Dimmesdale’s life force out of sick need for reparation for Dimmesdale’s actions against him. Dimmesdale is subconsciously aware of his dependence of Chillingworth, for he cannot and does not break away. Their relationship is described in this quote, “Nevertheless, time went on; a kind of intimacy, as we have said, grew up between these two cultivated minds, which had as wide a field as the whole sphere of human thought and study to meet upon; they discussed every topic of ethics and religion, of public affairs, and private character; they talked much, on both sides, of matters that seemed personal to themselves..
“(P#). Chillingworth lived and thrived off the pain and guilt he constantly inflicted on Dimmesdale, and in a twisted way Dimmesdale relied on this psychological torture to further his self-inflicted search for forgiveness. The role of Roger Chillingsworth in Dimmesdale’s torture intensifies Dimmesdale’s suffering, causing Dimmesdale to endure vastly more than Hester who was able to avoid the evil doctor. Some argue that it was Hester who suffered the most throughout the novel. They say that because of her crime Hester became secluded from the other people in her society.
They exemplify this with the quote, “Who had been familiarly acquainted with Hester Prynne, were now impress as if they beheld her for the first time was the Scarlet Letter, so fantastically embroidered and illuminated upon her bosom. It had the effect of a spell taking her out of the ordinary relations with humanity and enclosing her in a sphere by herself. “(61). She became lonely, and the scarlet letter was a burden that Hester had to carry everyday of her life, and the symbol, which secluded her from any other human being.
It caused Hester to be ostracized, but Dimmesdale’s cowardice in not confessing lead ultimately, to his death. Hester had a horrible punishment: she had to wear a scarlet letter for the rest of her life. But Dimmesdale’s internal struggle with his own cowardice and guilt was far worse than a scarlet letter.

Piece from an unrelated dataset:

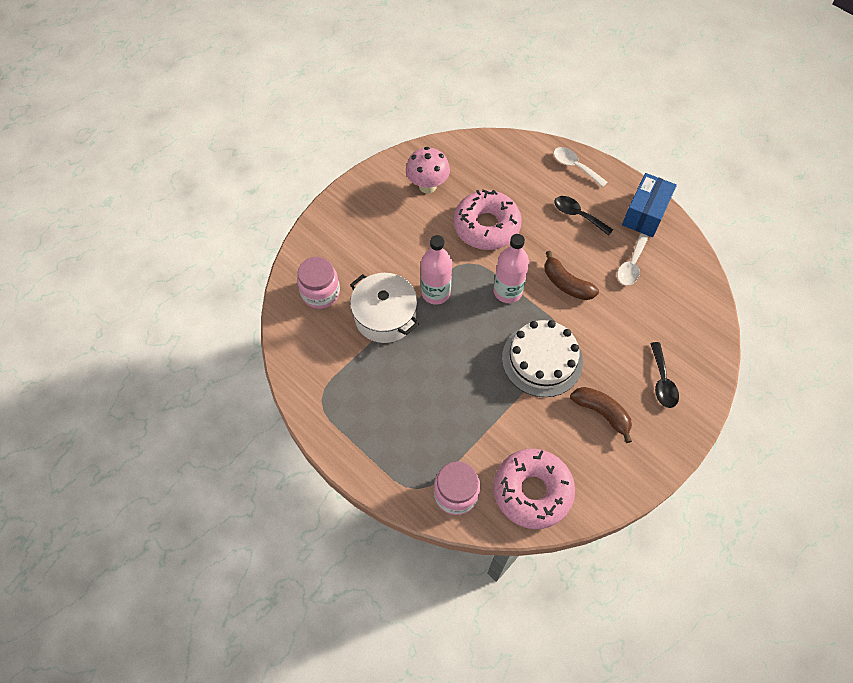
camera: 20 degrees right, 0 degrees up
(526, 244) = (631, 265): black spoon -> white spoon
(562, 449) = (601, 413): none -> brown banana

He suffered the most as he constantly punished himself for his sin. Although Hester suffered the public punishment she dealt with it well and took it in stride, ultimately creating a positive role for herself in the community and transforming the meaning of the scarlet letter.
She was able to make amends and in time through good deeds, change the meaning of the scarlet letter from “adulteress” to “able”. Dimmesdale on the other hand, has to always bear their sin inside of him never allowing it to become public. He was never given the opportunity to make peace with himself. Instead of taking his penance publicly he does it privately. He was forced to continue to bear his private shame, while Hester was able to make peace with herself because she was strong enough to take her punishment, and grow despite of it.
Suffering is commonly seen as an unconscious effort to ease painful feelings of guilt. Arthur Dimmesdale’s choice of guilt over shame led him to experience a great deal of physical and emotional suffering. Hester admitted to her sin and had a clear conscience, which allowed her to move on with her life and grow as a person. Mr. Dimmesdale’s choice of anonymity in not confessing his wrongdoing to the public, led to his suffering through the guilt of his sin, a pain that was only aggravated by the tortures of Roger Chillingworth, and ultimately resulted in his painful and tragic death.